Elsewhere, a Baptist church and a Deeper Life church were set ablaze in the Angwan Pama area of Shendam in predominantly Christian Plateau State on 31 January. A car owned by a local Christian that was parked close to the churches was also destroyed in the blaze. Then on 1 February reports began to filter through indicating that six Christian-owned houses had been razed to the ground in Mavo, in the Wase Local Government Area of southern Plateau State.

Engineer Samuel Salifu, General Secretary of the Christian Association of Nigeria, told Christian Solidarity Worldwide that his organisation commended the speed with which the governor of Bauchi had moved to ensure that the injured would receive treatment, churches would be rebuilt and the victims were compensated. He added that he hoped other governors would adopt a similar response in the event of outbreaks of religious violence.

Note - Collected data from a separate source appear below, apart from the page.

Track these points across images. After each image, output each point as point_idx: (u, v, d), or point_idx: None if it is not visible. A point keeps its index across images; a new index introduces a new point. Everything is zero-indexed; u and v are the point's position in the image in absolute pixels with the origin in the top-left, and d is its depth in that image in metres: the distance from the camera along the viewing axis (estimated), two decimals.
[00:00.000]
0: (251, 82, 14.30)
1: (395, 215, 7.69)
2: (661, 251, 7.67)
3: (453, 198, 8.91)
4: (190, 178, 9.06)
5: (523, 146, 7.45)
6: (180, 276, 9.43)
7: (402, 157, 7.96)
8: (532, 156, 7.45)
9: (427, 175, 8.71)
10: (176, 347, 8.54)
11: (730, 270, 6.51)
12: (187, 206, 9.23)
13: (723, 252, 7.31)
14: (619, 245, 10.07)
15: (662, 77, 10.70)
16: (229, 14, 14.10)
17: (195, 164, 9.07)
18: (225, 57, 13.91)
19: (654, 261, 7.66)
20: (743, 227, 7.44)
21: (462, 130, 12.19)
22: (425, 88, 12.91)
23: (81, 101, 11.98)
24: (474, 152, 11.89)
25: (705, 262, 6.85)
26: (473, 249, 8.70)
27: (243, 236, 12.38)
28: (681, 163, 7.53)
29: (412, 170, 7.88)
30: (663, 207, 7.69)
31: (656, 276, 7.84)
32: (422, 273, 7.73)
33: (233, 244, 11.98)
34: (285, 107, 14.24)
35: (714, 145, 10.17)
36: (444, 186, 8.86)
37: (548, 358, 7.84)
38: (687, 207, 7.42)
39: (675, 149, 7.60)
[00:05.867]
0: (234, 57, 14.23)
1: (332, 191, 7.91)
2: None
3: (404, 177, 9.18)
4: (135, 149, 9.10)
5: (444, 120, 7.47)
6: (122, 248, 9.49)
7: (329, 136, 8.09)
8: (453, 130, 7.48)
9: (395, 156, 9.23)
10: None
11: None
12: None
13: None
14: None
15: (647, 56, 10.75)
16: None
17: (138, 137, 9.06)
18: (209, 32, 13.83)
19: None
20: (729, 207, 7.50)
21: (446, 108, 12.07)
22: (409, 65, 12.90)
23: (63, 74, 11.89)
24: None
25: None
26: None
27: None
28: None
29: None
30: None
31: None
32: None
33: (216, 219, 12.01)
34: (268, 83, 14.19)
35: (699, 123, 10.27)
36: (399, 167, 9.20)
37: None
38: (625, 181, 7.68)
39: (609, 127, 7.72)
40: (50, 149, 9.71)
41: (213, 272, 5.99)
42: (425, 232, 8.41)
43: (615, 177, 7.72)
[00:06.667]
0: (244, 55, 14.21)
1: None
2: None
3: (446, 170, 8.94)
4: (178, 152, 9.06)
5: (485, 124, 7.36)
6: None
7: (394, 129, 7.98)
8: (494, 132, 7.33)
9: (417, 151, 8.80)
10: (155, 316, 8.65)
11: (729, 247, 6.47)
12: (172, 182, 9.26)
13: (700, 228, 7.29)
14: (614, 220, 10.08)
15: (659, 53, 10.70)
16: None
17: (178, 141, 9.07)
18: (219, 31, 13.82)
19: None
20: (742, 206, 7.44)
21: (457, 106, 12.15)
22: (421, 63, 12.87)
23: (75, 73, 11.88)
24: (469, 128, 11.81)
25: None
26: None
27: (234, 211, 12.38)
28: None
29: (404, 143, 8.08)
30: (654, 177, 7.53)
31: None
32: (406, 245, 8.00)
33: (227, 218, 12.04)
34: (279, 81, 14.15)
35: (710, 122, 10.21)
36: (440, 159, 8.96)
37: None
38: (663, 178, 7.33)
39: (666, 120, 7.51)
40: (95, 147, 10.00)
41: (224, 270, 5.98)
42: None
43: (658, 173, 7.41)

Christian Solidarity Worldwide's Advocacy Director, Tina Lambert, said: "This recent wave of violence in central and northern Nigeria is disturbing, and we can only hope it does not indicate an upsurge in religious violence during 2008. While it is particularly encouraging to hear that the Bauchi State authorities have moved swiftly to assist victims of the recent violence, this has not always been the case elsewhere.

"Thus while commending the Bauchi State authorities, we continue to urge all state governments and the federal authorities to consistently deal with each situation in a timely and sensitive manner and to deliver justice and adequate compensation for all concerned. We particularly call on Kano's state government to end the use of the Hisbah and disband them, in line with the Supreme Court ruling."